Monday, November 27, 2017

How healthy is your local urban ecosystem?

A student from Central Falls High School wades in
the Blackstone River in search of living organisms. 
By Jenn Kelly, After School Program Manager

How healthy is your local urban ecosystem?

That is the question four local high school environmental science classes are trying to answer.

Students from Central Falls High School, 360 High School in Providence, and Woonsocket High School are participating with Save The Bay's “Narragansett Bay Field Studies” program. Throughout the school year, they head out into nature to study their local environment and conduct routine tests with us, examining water quality and human impacts and identifying vegetation. By the end of the school year, they'll have collected data continuously and will present an assessment of their findings on the health of their local environment.

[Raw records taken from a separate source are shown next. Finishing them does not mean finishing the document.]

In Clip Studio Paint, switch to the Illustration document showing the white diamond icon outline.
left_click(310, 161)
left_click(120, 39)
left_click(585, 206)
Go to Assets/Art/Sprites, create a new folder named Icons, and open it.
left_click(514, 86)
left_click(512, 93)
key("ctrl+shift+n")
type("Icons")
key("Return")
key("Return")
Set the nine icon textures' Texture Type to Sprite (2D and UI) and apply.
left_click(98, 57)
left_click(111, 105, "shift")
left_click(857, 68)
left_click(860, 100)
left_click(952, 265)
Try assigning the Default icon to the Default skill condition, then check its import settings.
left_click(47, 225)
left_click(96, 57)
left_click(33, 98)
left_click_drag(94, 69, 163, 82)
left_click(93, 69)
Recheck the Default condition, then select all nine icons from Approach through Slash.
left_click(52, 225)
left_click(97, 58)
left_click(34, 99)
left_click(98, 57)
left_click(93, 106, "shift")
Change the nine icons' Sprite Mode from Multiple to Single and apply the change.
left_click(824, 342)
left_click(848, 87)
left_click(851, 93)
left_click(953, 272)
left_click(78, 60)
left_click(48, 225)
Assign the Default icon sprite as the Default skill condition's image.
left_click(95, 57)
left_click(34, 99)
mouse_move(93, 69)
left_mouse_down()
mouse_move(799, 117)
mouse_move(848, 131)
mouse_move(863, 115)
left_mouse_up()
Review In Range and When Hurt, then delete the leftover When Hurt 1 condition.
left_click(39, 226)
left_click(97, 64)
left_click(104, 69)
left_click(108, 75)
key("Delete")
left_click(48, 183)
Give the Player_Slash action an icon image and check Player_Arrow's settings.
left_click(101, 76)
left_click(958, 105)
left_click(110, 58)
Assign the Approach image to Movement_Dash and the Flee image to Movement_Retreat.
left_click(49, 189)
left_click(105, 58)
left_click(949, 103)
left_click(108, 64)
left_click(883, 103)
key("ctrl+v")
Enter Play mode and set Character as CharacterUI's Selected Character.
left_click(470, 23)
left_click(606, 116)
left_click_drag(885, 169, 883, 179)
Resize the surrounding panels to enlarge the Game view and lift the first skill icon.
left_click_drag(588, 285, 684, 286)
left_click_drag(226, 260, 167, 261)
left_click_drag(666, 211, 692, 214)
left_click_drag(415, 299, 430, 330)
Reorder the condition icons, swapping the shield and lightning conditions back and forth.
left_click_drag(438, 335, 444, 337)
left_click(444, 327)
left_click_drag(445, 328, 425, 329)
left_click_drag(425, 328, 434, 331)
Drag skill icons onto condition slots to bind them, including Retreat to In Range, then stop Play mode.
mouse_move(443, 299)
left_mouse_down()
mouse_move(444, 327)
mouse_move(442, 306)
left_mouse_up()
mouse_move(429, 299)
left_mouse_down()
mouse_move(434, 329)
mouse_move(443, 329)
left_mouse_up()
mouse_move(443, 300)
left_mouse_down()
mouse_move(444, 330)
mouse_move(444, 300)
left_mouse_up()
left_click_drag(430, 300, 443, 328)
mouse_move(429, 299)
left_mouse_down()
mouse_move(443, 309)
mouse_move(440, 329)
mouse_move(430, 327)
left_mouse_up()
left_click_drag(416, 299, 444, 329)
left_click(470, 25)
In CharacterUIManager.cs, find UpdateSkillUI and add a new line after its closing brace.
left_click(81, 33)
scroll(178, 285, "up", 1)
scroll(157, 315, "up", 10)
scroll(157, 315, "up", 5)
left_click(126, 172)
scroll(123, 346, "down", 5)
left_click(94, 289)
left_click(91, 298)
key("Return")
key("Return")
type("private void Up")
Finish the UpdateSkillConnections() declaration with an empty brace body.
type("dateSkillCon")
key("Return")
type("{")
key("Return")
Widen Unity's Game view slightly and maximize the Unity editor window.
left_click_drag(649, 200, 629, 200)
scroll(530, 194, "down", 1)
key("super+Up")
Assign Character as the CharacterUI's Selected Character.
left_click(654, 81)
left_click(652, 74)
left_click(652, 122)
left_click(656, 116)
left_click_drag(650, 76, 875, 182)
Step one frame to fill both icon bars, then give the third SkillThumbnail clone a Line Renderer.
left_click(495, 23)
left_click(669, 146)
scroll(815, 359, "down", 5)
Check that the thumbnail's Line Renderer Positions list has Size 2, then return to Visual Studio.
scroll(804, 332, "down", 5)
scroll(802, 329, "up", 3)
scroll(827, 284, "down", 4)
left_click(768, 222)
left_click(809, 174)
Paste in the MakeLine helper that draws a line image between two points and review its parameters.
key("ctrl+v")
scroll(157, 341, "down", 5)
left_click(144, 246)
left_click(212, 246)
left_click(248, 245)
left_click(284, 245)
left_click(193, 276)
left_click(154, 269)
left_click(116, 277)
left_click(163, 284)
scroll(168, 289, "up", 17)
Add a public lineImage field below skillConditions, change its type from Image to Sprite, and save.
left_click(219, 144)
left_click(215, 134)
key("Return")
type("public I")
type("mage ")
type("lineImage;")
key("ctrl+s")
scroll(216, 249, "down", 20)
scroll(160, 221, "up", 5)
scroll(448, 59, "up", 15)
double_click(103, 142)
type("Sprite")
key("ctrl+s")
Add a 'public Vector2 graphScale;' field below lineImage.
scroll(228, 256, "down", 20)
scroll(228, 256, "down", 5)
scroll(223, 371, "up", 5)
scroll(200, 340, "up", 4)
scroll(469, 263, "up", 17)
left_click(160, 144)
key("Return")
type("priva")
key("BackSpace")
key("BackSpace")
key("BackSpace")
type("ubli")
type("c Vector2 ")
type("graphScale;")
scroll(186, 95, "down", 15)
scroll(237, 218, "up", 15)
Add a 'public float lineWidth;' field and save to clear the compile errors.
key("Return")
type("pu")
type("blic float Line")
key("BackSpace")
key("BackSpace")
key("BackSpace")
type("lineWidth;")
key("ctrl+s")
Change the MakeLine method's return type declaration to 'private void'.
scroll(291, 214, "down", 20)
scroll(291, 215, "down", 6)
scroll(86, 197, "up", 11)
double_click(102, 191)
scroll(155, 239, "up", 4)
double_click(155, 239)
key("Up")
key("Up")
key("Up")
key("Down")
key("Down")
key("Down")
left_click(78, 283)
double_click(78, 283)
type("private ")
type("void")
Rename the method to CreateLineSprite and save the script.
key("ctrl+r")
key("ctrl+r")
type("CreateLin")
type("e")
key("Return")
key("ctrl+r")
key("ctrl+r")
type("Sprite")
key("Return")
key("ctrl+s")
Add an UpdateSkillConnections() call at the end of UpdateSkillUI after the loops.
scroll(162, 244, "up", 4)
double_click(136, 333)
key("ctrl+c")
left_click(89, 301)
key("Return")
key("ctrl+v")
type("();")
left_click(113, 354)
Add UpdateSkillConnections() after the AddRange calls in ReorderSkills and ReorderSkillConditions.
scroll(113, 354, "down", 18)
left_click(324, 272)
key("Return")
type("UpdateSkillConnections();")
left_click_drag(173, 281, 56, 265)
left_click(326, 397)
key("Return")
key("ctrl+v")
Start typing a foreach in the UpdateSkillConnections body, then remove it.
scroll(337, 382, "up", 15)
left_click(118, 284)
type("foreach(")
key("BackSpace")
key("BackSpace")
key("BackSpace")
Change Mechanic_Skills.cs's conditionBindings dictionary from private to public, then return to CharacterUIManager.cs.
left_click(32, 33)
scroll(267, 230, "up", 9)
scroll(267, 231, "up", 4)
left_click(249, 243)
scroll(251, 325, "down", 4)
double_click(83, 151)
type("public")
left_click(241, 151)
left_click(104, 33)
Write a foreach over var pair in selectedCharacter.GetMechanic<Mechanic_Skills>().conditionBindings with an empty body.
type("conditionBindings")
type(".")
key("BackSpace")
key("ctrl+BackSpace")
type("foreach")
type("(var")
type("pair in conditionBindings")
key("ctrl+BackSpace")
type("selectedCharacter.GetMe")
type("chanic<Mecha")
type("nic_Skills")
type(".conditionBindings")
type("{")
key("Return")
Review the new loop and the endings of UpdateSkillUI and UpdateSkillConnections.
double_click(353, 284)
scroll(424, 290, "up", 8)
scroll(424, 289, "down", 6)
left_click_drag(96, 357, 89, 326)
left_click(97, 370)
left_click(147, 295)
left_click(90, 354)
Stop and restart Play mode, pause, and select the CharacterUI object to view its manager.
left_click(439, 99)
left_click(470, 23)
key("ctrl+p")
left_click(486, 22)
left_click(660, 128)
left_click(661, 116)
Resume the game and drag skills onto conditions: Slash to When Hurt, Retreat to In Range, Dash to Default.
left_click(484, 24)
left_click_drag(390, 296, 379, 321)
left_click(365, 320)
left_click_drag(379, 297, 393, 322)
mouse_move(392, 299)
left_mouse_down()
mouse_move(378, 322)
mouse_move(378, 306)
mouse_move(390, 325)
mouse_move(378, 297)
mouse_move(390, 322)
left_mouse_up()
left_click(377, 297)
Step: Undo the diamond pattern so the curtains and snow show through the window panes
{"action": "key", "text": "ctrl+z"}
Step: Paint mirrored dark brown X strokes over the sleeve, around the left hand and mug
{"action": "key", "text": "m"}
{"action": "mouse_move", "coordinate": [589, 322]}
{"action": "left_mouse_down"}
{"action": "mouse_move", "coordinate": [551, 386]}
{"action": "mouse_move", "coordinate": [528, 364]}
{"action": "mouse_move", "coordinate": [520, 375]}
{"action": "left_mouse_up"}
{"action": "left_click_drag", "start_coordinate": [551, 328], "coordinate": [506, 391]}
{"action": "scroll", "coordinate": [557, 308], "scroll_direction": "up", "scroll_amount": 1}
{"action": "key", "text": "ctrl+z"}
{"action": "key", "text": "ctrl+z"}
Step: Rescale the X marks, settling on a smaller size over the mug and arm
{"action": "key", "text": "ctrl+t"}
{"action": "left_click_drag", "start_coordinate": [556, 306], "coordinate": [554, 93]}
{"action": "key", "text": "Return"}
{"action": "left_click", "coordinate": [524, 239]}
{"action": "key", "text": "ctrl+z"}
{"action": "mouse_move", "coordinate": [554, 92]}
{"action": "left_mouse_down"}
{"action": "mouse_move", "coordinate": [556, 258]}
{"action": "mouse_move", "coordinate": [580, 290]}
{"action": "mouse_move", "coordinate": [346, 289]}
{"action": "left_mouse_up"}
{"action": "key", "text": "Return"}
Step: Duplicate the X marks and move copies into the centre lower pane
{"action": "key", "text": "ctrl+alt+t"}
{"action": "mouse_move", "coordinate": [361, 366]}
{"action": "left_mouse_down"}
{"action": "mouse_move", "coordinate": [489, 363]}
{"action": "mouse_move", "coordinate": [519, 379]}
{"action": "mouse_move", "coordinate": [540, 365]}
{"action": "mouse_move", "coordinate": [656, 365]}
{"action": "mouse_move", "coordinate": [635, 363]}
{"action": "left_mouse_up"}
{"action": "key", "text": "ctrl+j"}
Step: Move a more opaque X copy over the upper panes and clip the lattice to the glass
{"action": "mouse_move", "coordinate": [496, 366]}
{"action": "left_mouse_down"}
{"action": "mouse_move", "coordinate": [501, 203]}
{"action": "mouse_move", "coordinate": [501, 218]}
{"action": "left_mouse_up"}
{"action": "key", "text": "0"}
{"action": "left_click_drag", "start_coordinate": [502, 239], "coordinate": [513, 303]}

A student from 360 High School tests the
pH of water in Narragansett Bay. 
The Narragansett Bay Field Studies program also includes a full-day marine science cruise aboard our education vessel with a stop at Prudence Island to investigate a salt marsh. There, students pull on boots and waders to explore the marsh at Jenny’s Creek, looking for fiddler crabs, ribbed mussels and mummichogs.

Working in partnership with each of the high schools’ environmental science teachers, each class will also be working on a civic action project of their choice. 360 High School has been researching microplastic pollution while Central Falls High School is researching recycling. Tune back in during spring 2018 for our results!